🤖 AI Summary
Existing 6D pose estimation benchmarks primarily target domestic scenes or simplified, manually arranged industrial environments, failing to reflect the complex challenges—such as severe occlusion, fine-grained distractors, and multi-sensor discrepancies—encountered in real-world robotic manipulation. To address this gap, we introduce CHIP, the first multi-sensor 6D pose benchmark explicitly designed for robotic arm manipulation of chairs in authentic industrial settings. CHIP comprises 77,811 RGB-D frames with precise 6D ground truth (averaging 11,115 frames per chair) across seven real chair categories; ground truth is automatically calibrated via robot forward kinematics in unstructured, non-desktop, production-line environments. The benchmark enables evaluation of generalization across sensors, occlusion levels, and zero-prior conditions. Extensive baseline experiments reveal that state-of-the-art zero-shot methods suffer significant performance degradation in industrial contexts, confirming CHIP’s strong challenge and practical relevance.
📝 Abstract
Accurate 6D pose estimation of complex objects in 3D environments is essential for effective robotic manipulation.
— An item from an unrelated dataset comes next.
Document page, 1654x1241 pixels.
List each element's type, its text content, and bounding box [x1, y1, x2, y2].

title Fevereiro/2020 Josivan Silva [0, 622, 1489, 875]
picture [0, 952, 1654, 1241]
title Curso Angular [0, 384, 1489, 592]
Yet, existing benchmarks fall short in evaluating 6D pose estimation methods under realistic industrial conditions, as most datasets focus on household objects in domestic settings, while the few available industrial datasets are limited to artificial setups with objects placed on tables. To bridge this gap, we introduce CHIP, the first dataset designed for 6D pose estimation of chairs manipulated by a robotic arm in a real-world industrial environment. CHIP includes seven distinct chairs captured using three different RGBD sensing technologies and presents unique challenges, such as distractor objects with fine-grained differences and severe occlusions caused by the robotic arm and human operators. CHIP comprises 77,811 RGBD images annotated with ground-truth 6D poses automatically derived from the robot's kinematics, averaging 11,115 annotations per chair. We benchmark CHIP using three zero-shot 6D pose estimation methods, assessing performance across different sensor types, localization priors, and occlusion levels. Results show substantial room for improvement, highlighting the unique challenges posed by the dataset. CHIP will be publicly released.